Much like Fifteen Dogs, it is also novel – deeply – about Toronto. He maps the city's neighbourhoods in his prose, showing specific tenderness for Parkdale, where he lives. He is admittedly surprised by this. Alexis, who was born in Trinidad, moved to Canada when he was four years old. (He grew up, mostly, in Ottawa and Petrolia, near Sarnia, Ont.) Although he moved to Toronto in 1987, he long felt like a tourist.
"It looks like Toronto has become my city, which I never thought would happen," he says. "I just thought that I would be here for a while, and then I would go back to Ottawa. But Ottawa no longer feels like home. And I can't really imagine, now, living anywhere else."

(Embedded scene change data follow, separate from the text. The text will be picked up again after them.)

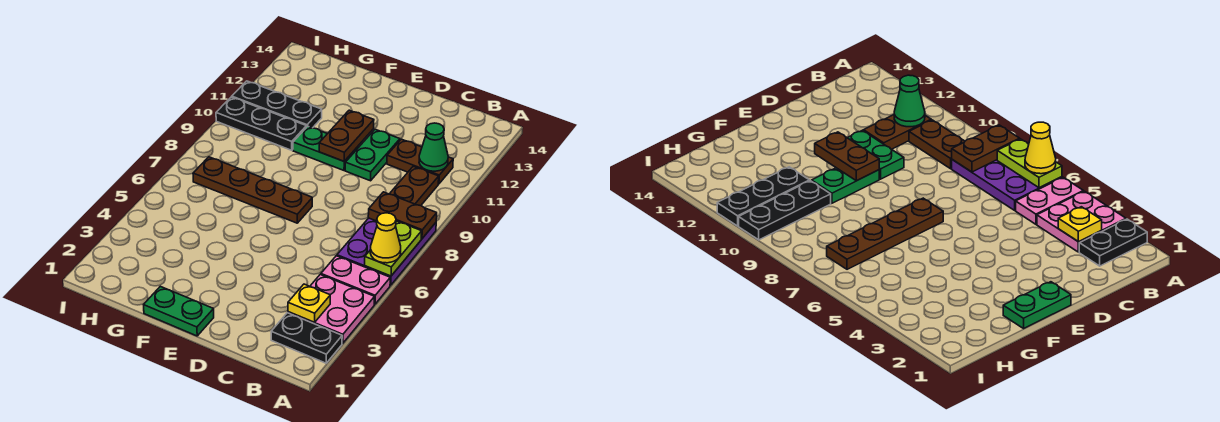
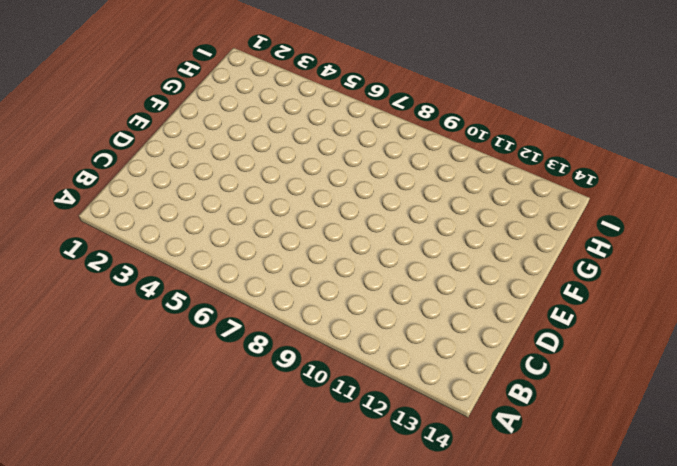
none -> black 1x2 plate [271,313,342,363]
none -> pink 2x2 plate [288,275,375,343]
none -> pink 1x2 plate [321,256,390,304]

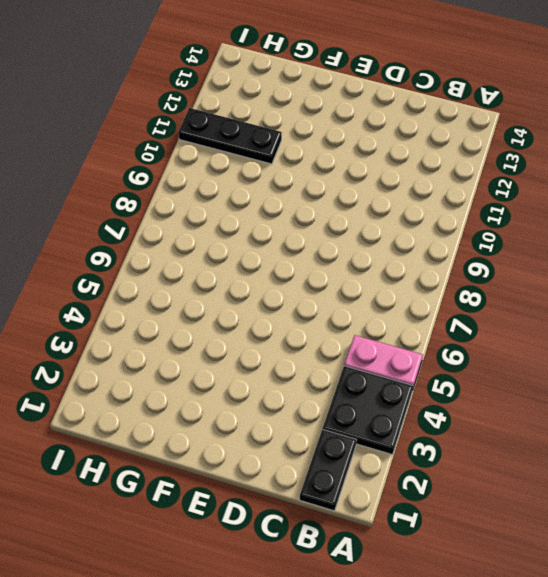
black 2x2 plate [323,366,413,455] -> pink 2x2 plate [288,275,375,343]
black 1x2 plate [300,429,357,511] -> black 1x2 plate turned to [271,313,342,363]
none -> purple 2x3 plate [337,218,436,285]
none -> brown 1x2 plate [390,166,439,206]
none -> brown 1x2 plate [387,139,453,184]

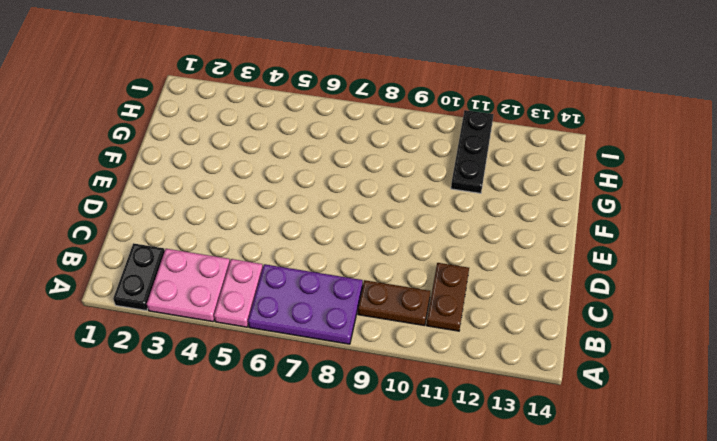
none -> green 1x2 plate [345,129,400,181]
none -> green 1x2 plate [144,286,214,336]
none -> brown 1x4 plate [193,157,312,223]

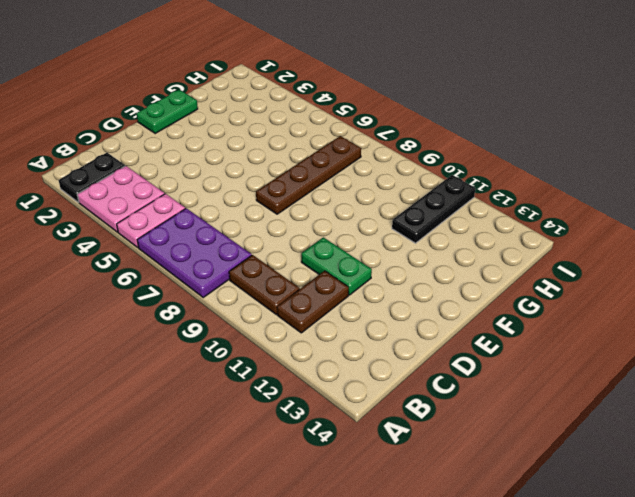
none -> green 1x2 plate [293,126,359,170]
none -> black 1x3 plate [216,97,306,150]
none -> lime 1x2 plate [365,221,422,276]

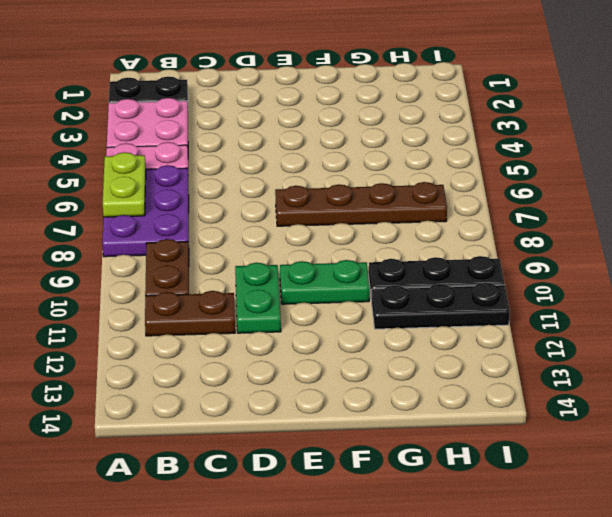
none -> green 1x2 plate [144,286,214,336]
none -> brown 1x2 plate [368,192,437,239]
none -> yellow 1x1 plate [288,284,330,322]

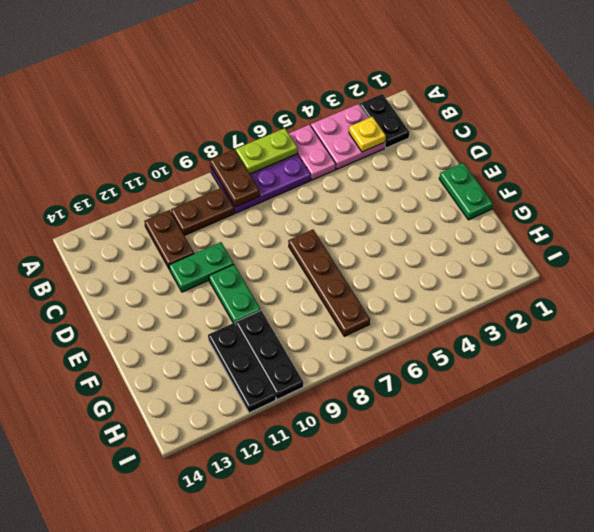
none -> green 1x1 cone [419,123,448,171]
none -> brown 1x2 plate [319,110,374,161]
none -> yellow 1x1 cone [370,213,401,263]

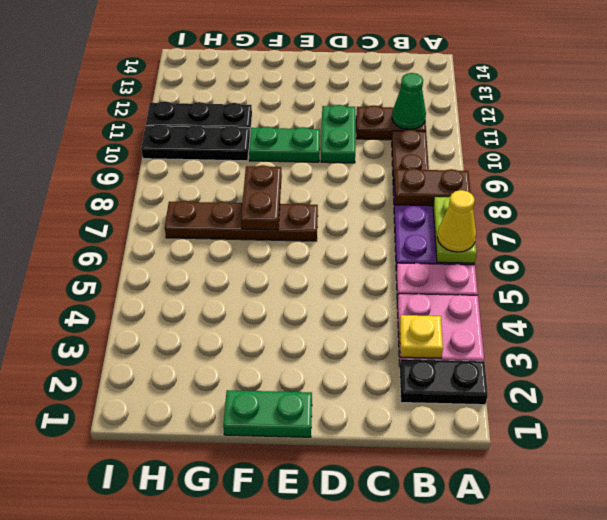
brown 1x2 plate [241,165,282,230] -> brown 1x2 plate moved to [319,110,374,161]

The Hidden Keys is actually the fourth book in the quincunx. Alexis explains it like this: Imagine the project like the number five on a dice – a dot in each corner, and one in the middle. The third book is the one in the middle, but it must include elements of the other four, so it must be written last. Once the fifth novel is finished, he wants to collect them in an omnibus edition.
"It's such an ambitious undertaking," Wilcox said. "Where does it stand? I don't know. It's hard, in the middle of it, to see that. But to me, it's a singular accomplishment. I can't imagine another writer being able to bring such diversity of form, and character, and thought, to such different things, and still have them be, very clearly, a whole."
***
Alexis has been gone much of the year; in addition to Banff, he wintered in Florida, and spent a month, in late summer, in New York. He will spend the upcoming academic year as the Barker Fairley Distinguished Visitor at the University of Toronto, where he plans to finish the next book in the quincunx, Days By Moonlight, which he describes as "a ghost story where God is the ghost." (The fifth novel is based on a Harlequin romance.) He is also working on a libretto for Calgary's Old Trout Puppet Workshop, and is already openly discussing the book he wants to write after the quincunx is complete: a version of Italo Calvino's Invisible Cities. Says the writer Judy Fong Bates, a long-time friend: "When it comes to writing, he's totally obsessive."
He is pleased with where he currently finds himself in life. He will turn 60 next year: "Maybe, in a sense, 60 is a rebirth, in that it's the time when I can accept my life." It has been more than two decades since he published his first book, but, maybe, finally, André Alexis is happy.
"This is exactly the life I wanted to live," he says. He pauses, apparently second-guessing himself. "Now, of course, I'm going to die. The confluence of so many good things means, I'm sure, I've got something horrible right around the corner. I'm just so superstitious about things going well. But, briefly, yes. Briefly, it's nice."